Instructions to follow: Please output the records verbatim from their first line, stopping after the line that contains "List each element's".

(Rows taken from a layout dataset)
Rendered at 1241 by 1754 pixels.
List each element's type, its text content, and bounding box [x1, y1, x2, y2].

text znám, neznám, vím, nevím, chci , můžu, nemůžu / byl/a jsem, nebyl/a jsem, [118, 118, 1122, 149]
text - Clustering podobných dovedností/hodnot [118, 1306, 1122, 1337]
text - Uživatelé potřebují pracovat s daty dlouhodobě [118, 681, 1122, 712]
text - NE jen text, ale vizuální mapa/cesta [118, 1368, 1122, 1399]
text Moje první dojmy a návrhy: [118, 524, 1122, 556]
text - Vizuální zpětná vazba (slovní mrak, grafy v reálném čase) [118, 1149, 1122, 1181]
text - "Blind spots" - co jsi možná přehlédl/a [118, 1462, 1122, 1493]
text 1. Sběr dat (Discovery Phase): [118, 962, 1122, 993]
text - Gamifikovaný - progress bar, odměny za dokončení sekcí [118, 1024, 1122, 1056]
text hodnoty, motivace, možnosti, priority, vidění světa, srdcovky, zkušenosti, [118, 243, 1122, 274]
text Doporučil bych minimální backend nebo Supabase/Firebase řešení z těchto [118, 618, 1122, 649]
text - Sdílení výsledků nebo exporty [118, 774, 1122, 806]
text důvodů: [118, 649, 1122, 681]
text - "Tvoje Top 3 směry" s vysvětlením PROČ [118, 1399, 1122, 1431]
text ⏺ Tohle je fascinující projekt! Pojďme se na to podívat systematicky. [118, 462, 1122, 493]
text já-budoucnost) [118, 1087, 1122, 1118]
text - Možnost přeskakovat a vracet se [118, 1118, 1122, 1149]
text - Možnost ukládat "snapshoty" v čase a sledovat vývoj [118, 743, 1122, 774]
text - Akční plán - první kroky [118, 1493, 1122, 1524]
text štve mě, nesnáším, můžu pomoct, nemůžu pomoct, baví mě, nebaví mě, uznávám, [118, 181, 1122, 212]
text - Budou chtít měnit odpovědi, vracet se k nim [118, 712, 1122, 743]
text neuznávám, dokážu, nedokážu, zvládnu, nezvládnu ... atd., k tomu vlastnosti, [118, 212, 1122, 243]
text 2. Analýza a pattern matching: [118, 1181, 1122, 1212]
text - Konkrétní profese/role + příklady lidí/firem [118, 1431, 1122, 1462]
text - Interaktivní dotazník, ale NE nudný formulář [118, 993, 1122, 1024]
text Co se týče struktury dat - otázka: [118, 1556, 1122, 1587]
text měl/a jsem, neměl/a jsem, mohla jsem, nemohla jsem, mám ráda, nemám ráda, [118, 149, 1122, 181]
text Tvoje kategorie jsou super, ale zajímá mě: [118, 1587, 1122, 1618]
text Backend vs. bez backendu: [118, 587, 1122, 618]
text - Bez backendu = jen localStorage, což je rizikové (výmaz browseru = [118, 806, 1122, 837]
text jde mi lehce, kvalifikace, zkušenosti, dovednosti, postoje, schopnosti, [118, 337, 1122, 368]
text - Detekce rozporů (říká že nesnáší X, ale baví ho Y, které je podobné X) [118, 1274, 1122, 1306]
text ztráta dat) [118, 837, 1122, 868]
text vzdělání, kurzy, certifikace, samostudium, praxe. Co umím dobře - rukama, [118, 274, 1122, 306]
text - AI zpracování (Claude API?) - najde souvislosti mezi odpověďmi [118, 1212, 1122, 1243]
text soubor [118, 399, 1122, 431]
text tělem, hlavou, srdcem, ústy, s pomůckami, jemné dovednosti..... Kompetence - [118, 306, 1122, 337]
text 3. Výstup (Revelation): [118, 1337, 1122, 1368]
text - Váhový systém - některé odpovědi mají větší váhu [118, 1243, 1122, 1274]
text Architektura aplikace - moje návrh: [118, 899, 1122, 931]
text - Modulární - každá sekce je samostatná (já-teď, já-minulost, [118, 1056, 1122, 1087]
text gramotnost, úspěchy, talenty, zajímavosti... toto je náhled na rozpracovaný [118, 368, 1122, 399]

The output:
Rendered at 1241 by 1754 pixels.
List each element's type, its text content, and bounding box [x1, y1, x2, y2].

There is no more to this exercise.